Real-time Smoothing and Mapping
Real-time Smoothing and Mapping
Smoothing and Mapping (SAM) refers to the framework wherein the SLAM problem is solved using a smoothing approach rather than the commonly used filtering one. The primary computational advantage arises due to the smoothing information matrix that remains sparse without the need for any approximations. SAM is based on QR and Cholesky matrix factorizations that greatly speed up the optimization procedure leading to a very efficient algorithm.
However, the originally proposed SAM algorithm had the disadvantage of being a batch algorithm that had to recompute the solution for all the poses and features at each step. This project has the aim of producing incremental SAM algorithms that run in constant time except in rare cases. To achieve this, we have been following two parallel paths. One technique leverages the linear algebra literature relating to the update of matrix factorizations, while the other view proceeds from a graphical model view of the SLAM problem where we try to perform incremental inference.
The result has been two algorithms - incremental SAM, based on Givens rotations to update the QR factorization of a matrix, and Loopy SAM, based on loopy belief propagation performed in an incremental manner so that the message updates can be done in constant time per step.
The SAM problem as an MRF
Loopy Belief Propagation on the MRF solves the SAM problem. Only the nodes near the robot (in red) are updated here.
When the factorization of matrix (here the triangular matrix R of a QR factorization) is updated incrementally upon the addition of a few rows to the original matrix, only a small portion of the entries get changed (shown in red).
Publications
•Fast Incremental Square Root Smoothing
Michael Kaess, Ananth Ranganathan, and Frank Dellaert, IJCAI 2007.
This paper introduces a matrix factorization approach to SAM by incrementally updating the Cholesky factor of the Hessian matrix for the SLAM problem.
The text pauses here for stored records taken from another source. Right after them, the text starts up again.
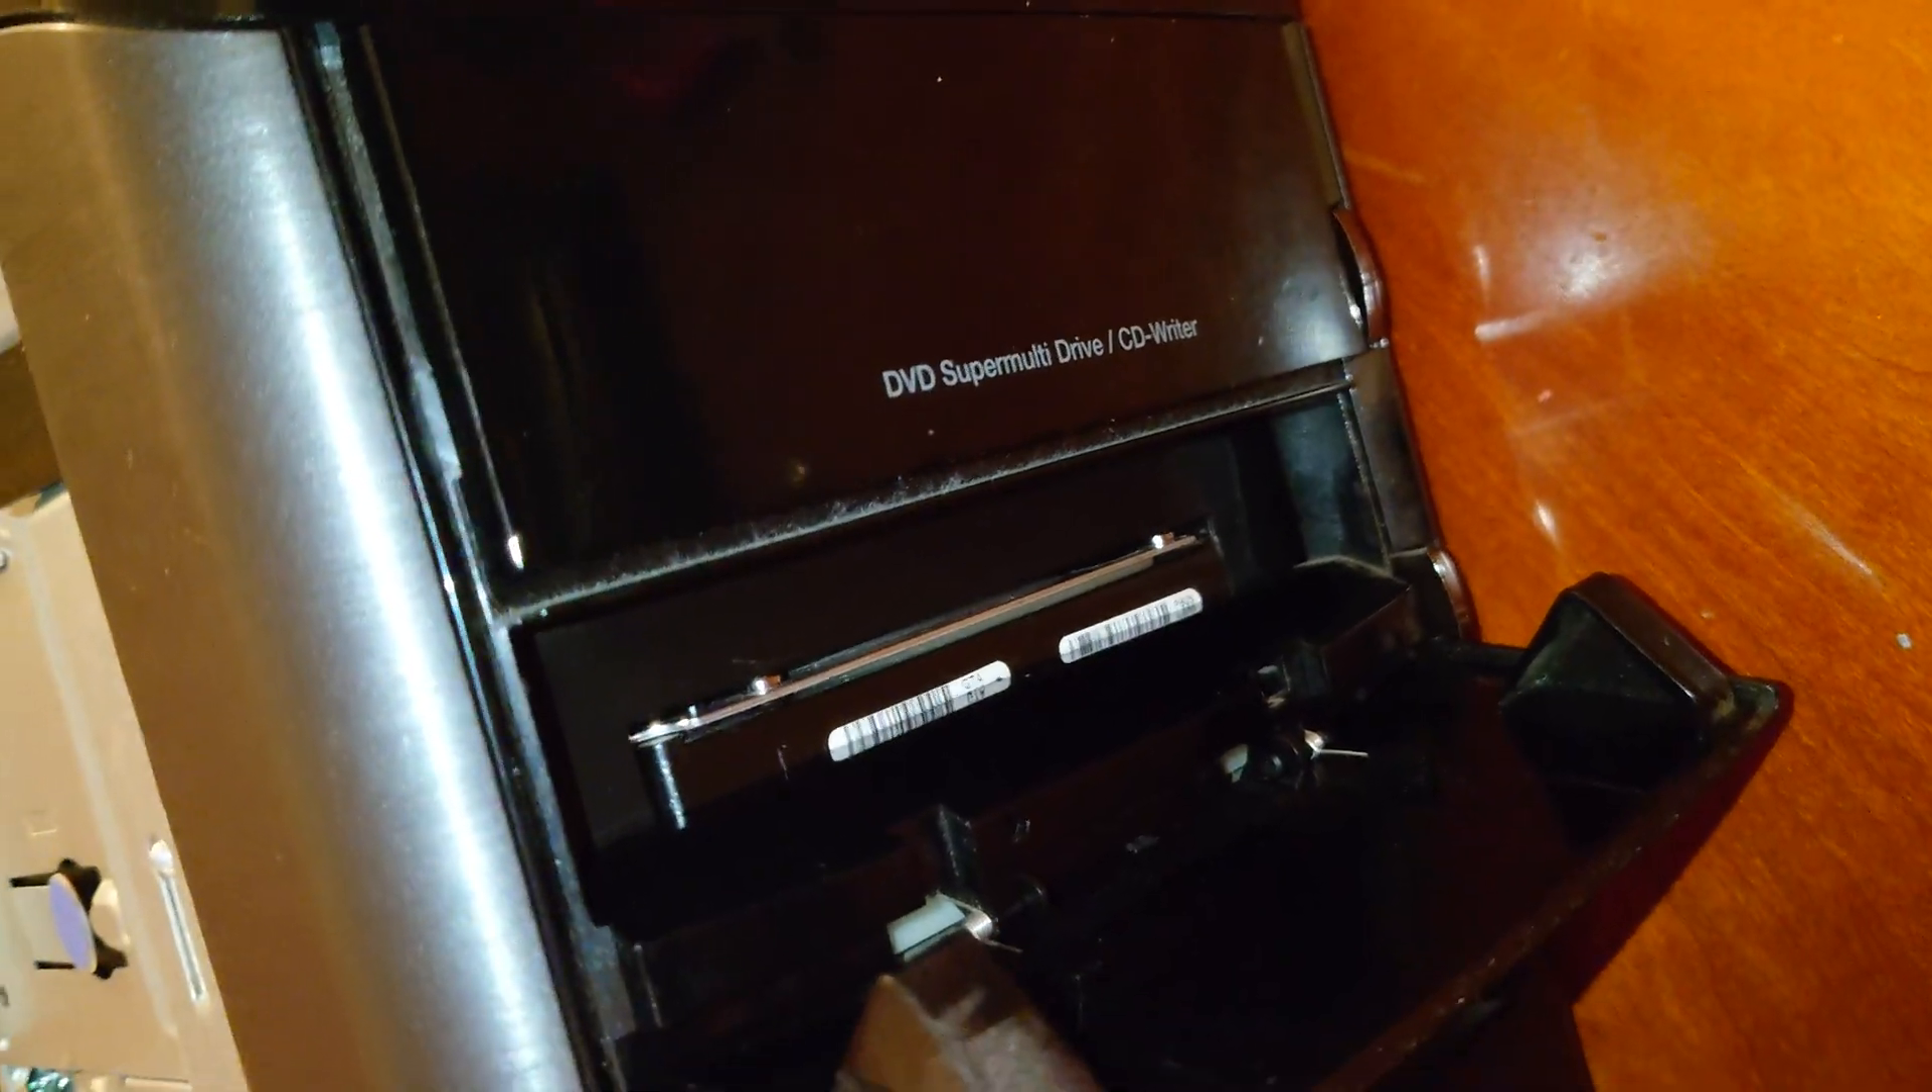As you can see, I have the drive hidden under there in the expansion bay.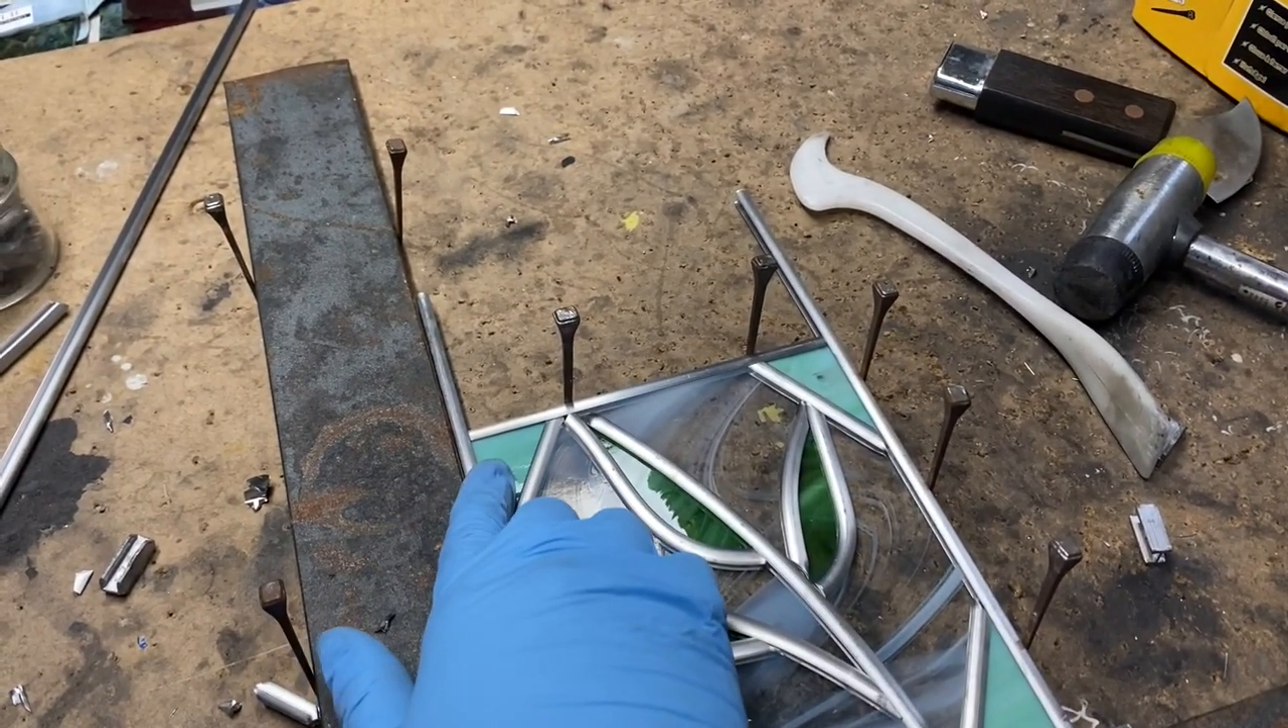You can see that the frame is still extending way beyond what it needs.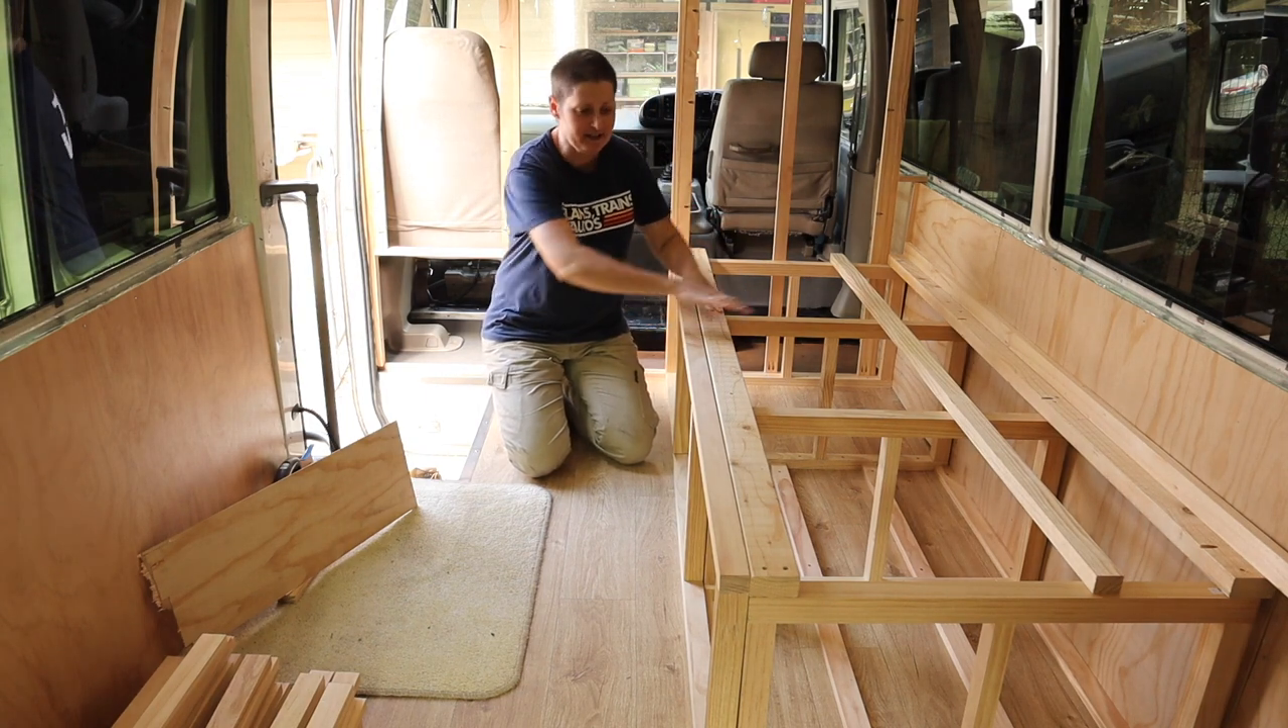I finished the basic structure of the fixed part of the bed.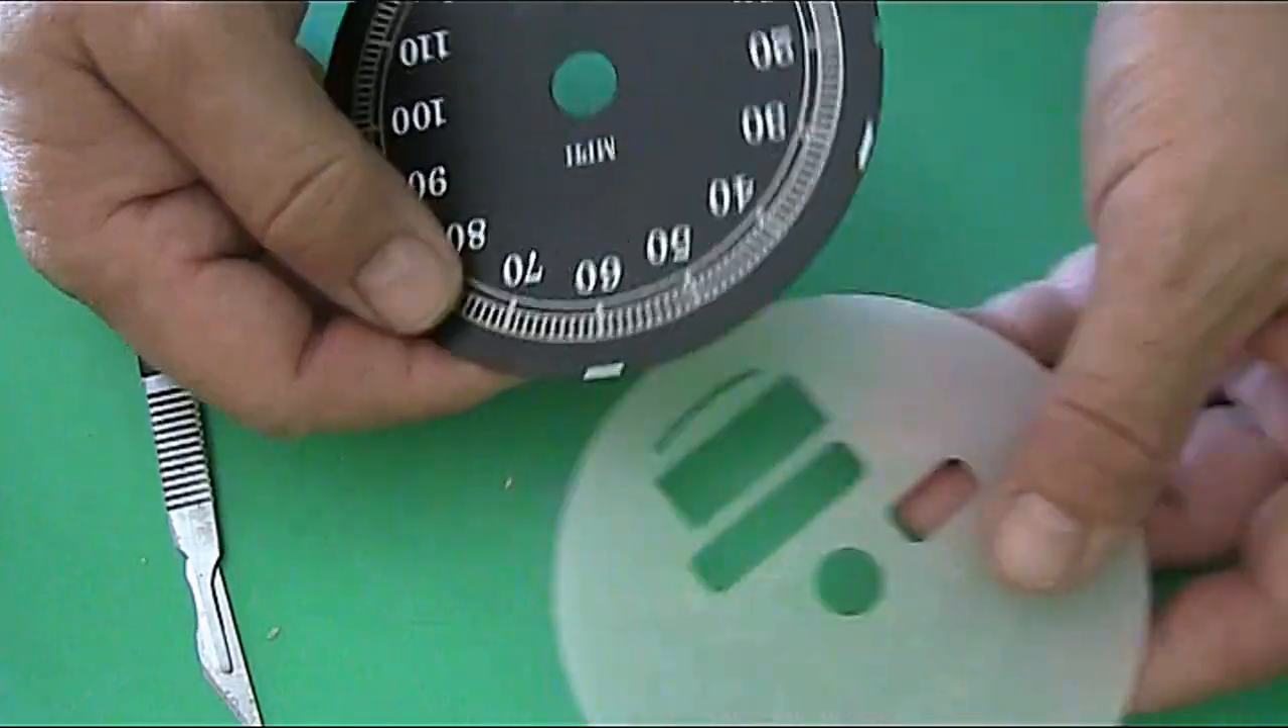We've managed to take apart the dial face from its back support without we haven't damaged the dial face.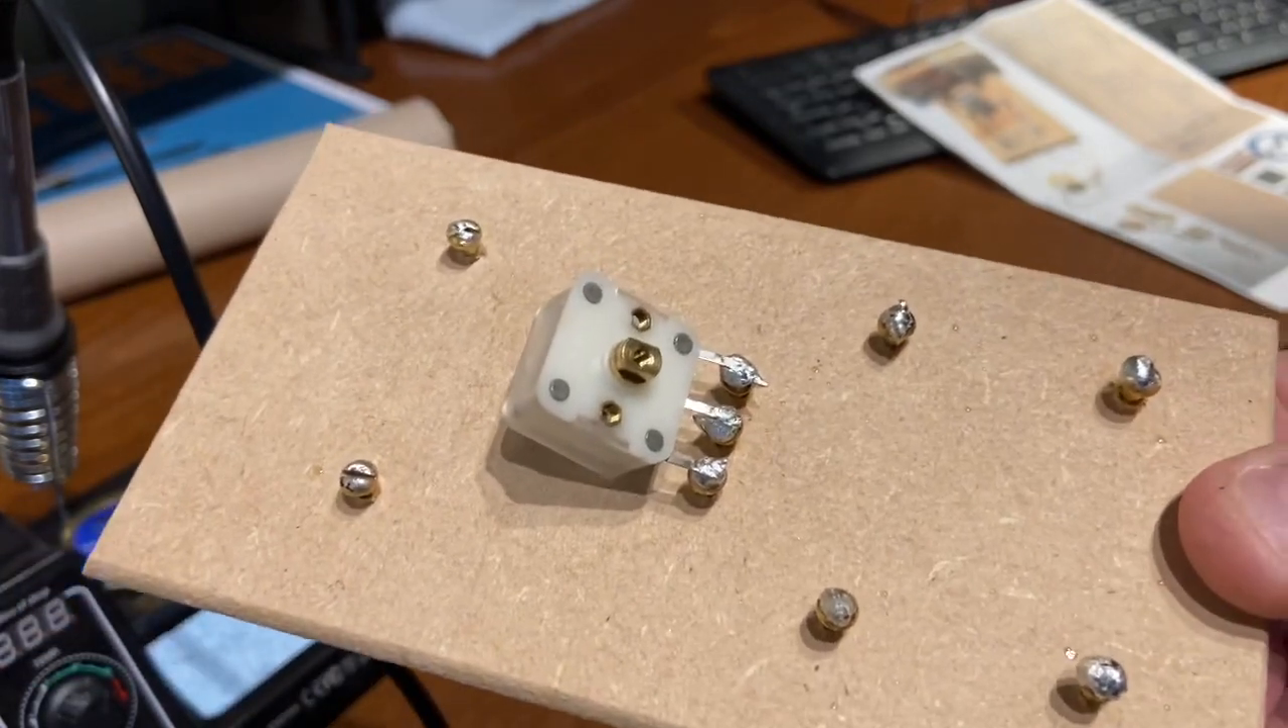I've soldered the capacitor the variable capacitor to the three screws here.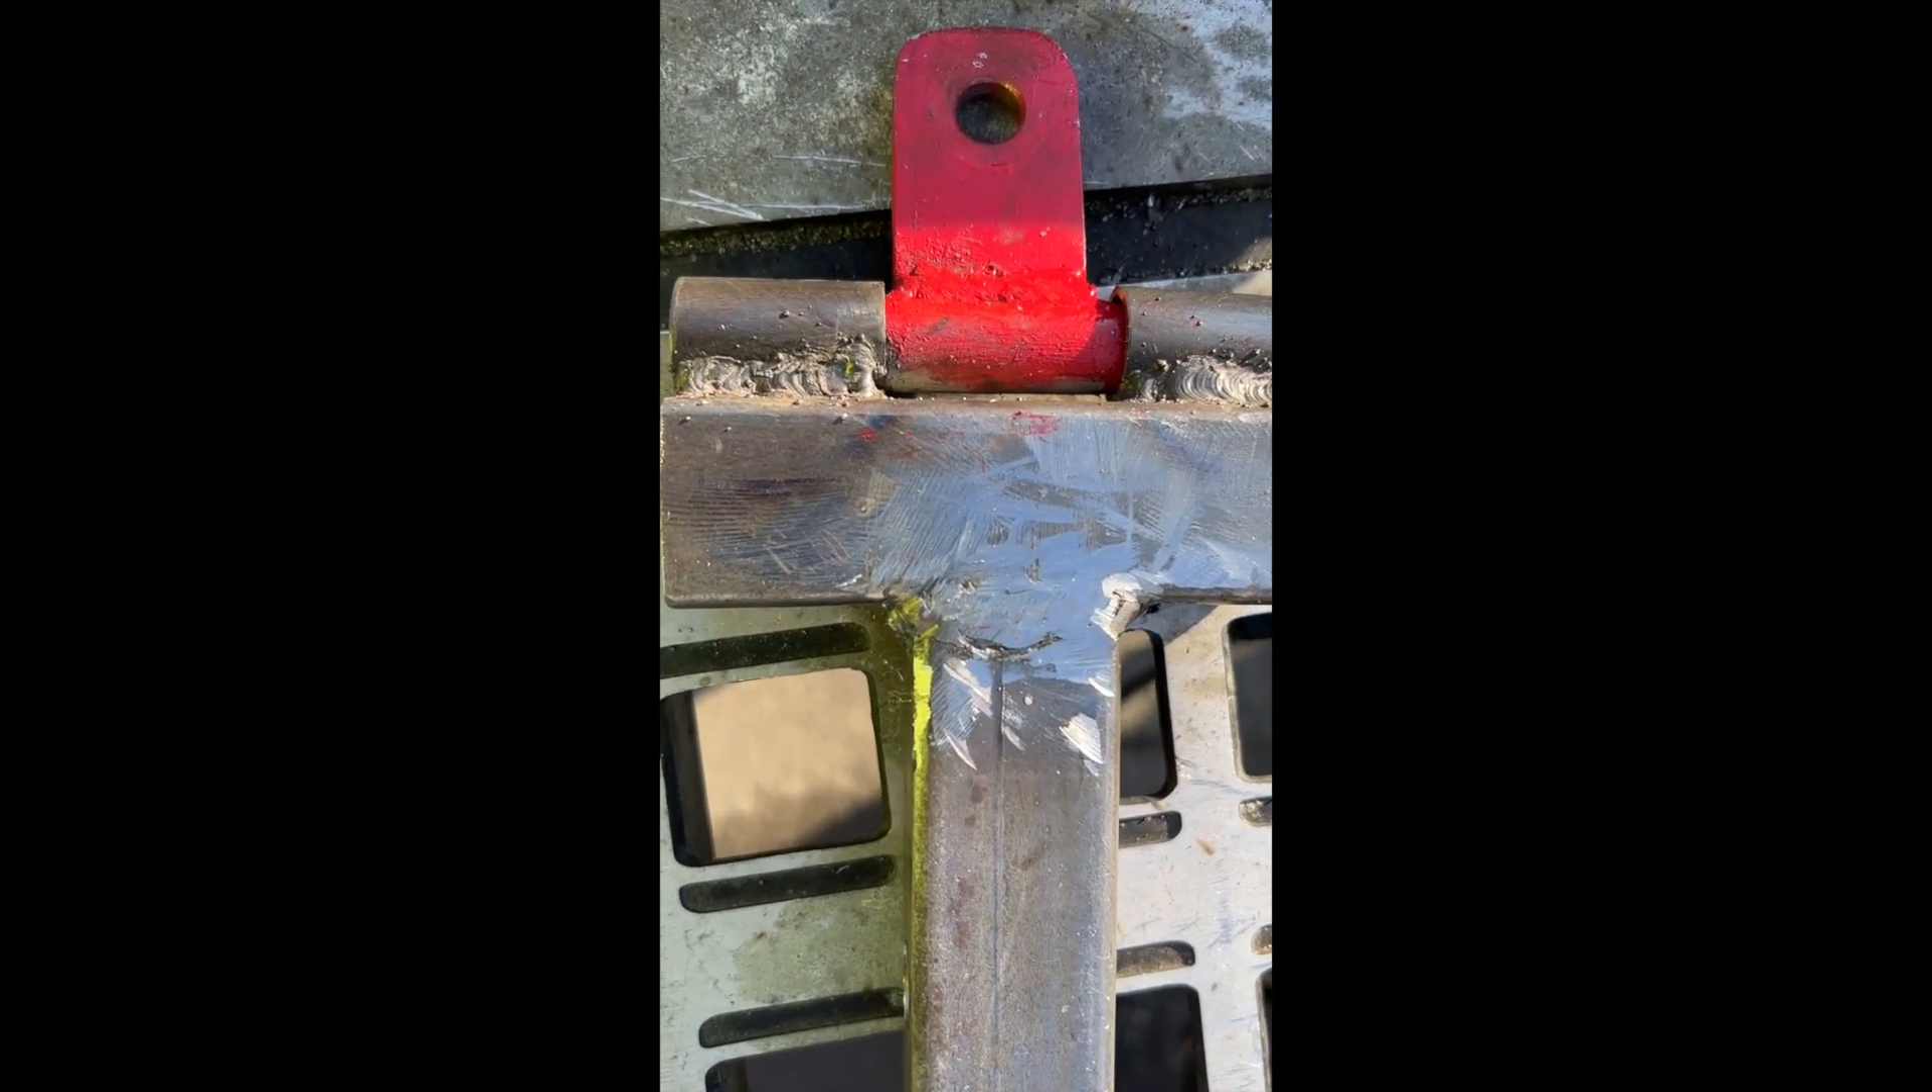So here are the last of the welds they came out pretty good again not professional.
New measurements involve the addition of new rows to the Hessian. The Cholesky factor can be updated through incremental QR factorization using Givens rotations. This results in an extremely fast algorithm.
•Loopy SAM
Ananth Ranganathan, Michael Kaess, and Frank Dellaert, IJCAI 2007.
This paper formulates the SLAM problem as a Markov Random Field (MRF) on which inference is done through loopy belief propagation to obtain the estimates of the robot and landmark locations. We show that when the robot is not closing a loop, each step involves the addition of a few nodes to the MRF. The resulting loopy belief update does not affect the whole MRF graph when messages are thresholded, resulting in a fast algorithm. We also provide a theoretical proof showing the equality between Gauss-Seidel elimination on the MRF matrix and loopy belief propagation on the MRF graph.